─── Text block

The seven human rights defenders were peacefully protesting against the intended financing of the East African Crude Oil Pipeline Project (EACOP) by the Chinese government. According to the environmental human rights defenders, EACOP has caused severe human rights violations, poses significant environmental risks, and will contribute to the climate crisis. The EACOP is a project led by Total, spanning 1,443km from Kabaale, Hoima district in Uganda to the Chongoleani Peninsula near Tanga Port in Tanzania. It aims to transport oil from Uganda’s Lake Albert oilfields to global markets via the port of Tanga.

On 27 May 2024, seven environmental human rights defenders were brutally arrested by armed police in Kampala and charged by the Jinja Road police for unlawful assembly. The seven environmental activists were sitting outside the Chinese Embassy in Kampala in an attempt to present a letter of protest to the Chinese Ambassador expressing their complaints and demanding that his government refrain from funding an unfavourable project for them. Due to their arrest occuring before they had any chance of interacting with embassy representatives, their letter was not delivered. The peaceful protesters were violently rounded up by the police, who subsequently packed them in a vehicle and brought them to the Jinja Road police. The seven activists were released on police bail and were due to report back to the Jinja Road police station. On 18 May 2024, following several banks and insurance companies’ withdrawal from EACOP, Civil Society Organizations supporting energy just transition, climate and environmental conservatism, and land justice addressed the media and urged the Chinese President to rescind his interest in funding the project.

──────
─── Working data

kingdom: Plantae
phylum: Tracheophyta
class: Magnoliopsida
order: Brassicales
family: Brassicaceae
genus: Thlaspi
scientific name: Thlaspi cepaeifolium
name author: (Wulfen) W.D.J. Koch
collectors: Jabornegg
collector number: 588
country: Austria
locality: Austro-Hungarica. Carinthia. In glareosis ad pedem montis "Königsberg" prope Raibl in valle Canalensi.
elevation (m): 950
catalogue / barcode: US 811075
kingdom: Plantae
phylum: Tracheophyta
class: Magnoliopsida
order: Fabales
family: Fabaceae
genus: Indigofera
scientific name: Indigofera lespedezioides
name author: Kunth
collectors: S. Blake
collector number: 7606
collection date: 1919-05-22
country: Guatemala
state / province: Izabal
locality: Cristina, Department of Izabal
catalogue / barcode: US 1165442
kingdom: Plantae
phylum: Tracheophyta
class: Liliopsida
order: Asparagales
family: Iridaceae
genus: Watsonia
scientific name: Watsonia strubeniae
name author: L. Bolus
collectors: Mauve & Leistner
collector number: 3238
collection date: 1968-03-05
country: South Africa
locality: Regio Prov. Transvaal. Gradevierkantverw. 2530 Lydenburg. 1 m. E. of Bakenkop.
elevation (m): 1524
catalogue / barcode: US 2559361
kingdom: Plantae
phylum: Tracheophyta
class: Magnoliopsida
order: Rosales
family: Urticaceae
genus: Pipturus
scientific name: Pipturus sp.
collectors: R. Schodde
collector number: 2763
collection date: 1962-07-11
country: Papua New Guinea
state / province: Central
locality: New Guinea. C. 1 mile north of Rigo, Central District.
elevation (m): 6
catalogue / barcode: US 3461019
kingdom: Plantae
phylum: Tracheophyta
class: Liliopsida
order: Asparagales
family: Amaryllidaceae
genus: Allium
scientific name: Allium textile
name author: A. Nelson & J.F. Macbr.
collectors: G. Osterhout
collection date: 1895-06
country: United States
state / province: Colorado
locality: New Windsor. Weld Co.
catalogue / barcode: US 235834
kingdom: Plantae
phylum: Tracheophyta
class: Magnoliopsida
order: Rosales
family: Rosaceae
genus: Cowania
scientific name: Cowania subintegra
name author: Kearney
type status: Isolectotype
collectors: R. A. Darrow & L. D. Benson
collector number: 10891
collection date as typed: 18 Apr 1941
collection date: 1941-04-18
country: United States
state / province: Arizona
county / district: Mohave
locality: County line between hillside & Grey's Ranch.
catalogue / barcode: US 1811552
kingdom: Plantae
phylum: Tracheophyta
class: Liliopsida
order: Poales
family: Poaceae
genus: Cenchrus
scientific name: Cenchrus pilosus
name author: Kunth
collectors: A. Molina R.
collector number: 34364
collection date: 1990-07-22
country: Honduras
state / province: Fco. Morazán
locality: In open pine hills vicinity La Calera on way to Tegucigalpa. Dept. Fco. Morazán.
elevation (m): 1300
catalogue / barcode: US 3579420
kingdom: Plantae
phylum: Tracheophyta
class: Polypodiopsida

──────

▶ _Required task 1_: In the pipeline protest text, how long is the EACOP?
▶ _Required task 2_: Please repeat the listing exactly, from the line containing "family: Poaceae" through the last line of the listing, both included.

▶ _Result 1_: 1,443km

▶ _Result 2_:
family: Poaceae
genus: Cenchrus
scientific name: Cenchrus pilosus
name author: Kunth
collectors: A. Molina R.
collector number: 34364
collection date: 1990-07-22
country: Honduras
state / province: Fco. Morazán
locality: In open pine hills vicinity La Calera on way to Tegucigalpa. Dept. Fco. Morazán.
elevation (m): 1300
catalogue / barcode: US 3579420
kingdom: Plantae
phylum: Tracheophyta
class: Polypodiopsida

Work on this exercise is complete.